GraphD: Fast Out-Of-Core Pregel-Like Graph Processing

GraphD is the right tool if you find that your graph runs out-of-memory in existing in-memory Pregel-like system on your cluster. As an illutration, on our 15-machine cluster, it takes merely 250 seconds in each superstep to compute PageRank on the ClueWeb graph with 978,408,098 nodes and 42,574,107,469 links.

GraphD adopts a novel distributed semi-streaming model, where each machine only holds its portion of the vertex states in main memory, and edges and messages are streamed on local disk efficiently.

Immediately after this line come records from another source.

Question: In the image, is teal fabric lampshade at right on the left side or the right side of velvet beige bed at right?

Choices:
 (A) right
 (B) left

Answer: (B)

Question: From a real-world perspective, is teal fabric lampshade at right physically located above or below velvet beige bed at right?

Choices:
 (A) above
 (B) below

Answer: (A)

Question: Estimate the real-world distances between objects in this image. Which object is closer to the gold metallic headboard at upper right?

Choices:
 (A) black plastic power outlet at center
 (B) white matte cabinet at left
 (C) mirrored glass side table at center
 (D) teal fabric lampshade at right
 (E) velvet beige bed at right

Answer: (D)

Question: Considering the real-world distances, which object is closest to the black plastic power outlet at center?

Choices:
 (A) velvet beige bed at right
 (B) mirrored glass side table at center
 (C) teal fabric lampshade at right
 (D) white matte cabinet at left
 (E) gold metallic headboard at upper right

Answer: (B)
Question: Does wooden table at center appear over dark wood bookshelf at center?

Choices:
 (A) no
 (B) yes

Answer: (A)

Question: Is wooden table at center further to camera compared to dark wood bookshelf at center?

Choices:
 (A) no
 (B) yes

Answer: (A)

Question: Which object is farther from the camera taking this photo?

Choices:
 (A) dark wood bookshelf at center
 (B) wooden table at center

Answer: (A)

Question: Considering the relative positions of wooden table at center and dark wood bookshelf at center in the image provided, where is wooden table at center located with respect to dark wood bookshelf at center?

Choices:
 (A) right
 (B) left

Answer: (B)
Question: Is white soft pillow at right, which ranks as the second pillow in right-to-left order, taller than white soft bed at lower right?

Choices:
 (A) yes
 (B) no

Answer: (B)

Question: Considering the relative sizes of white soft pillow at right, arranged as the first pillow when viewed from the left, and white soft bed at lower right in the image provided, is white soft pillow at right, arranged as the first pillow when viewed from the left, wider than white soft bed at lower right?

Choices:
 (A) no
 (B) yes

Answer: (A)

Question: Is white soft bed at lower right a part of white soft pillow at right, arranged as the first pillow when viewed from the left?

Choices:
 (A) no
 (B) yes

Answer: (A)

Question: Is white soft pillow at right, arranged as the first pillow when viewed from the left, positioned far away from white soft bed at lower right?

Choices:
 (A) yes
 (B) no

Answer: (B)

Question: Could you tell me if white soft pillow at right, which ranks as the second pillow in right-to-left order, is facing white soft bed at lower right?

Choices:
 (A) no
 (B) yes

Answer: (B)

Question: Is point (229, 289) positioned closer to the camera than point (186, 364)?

Unlike other disk-based systems, we handle sparse data access (i.e., when only a few vertices participate in computation) to avoid scanning the whole graph in each superstep.

We use multithreading to perform computation (i.e., message generation) and communication (i.e. message transmission) in parallel, by caching unsent messages on local disks. For Gigabit Ethernet, GraphD is comparable to the in-memory Pregel+ system since the disk streaming cost is totally hidden in that of message transmission; while if the network is very fast, the performance is limited by the sequential disk-IO bandwidth.

When combiner is applicable, one may run our code in recoded mode, which performs both sender-side and receiver-side message combining in main memories, and thus avoids caching incoming messages to local disks and can often beat Pregel+ when Gigabit Ethernet is used.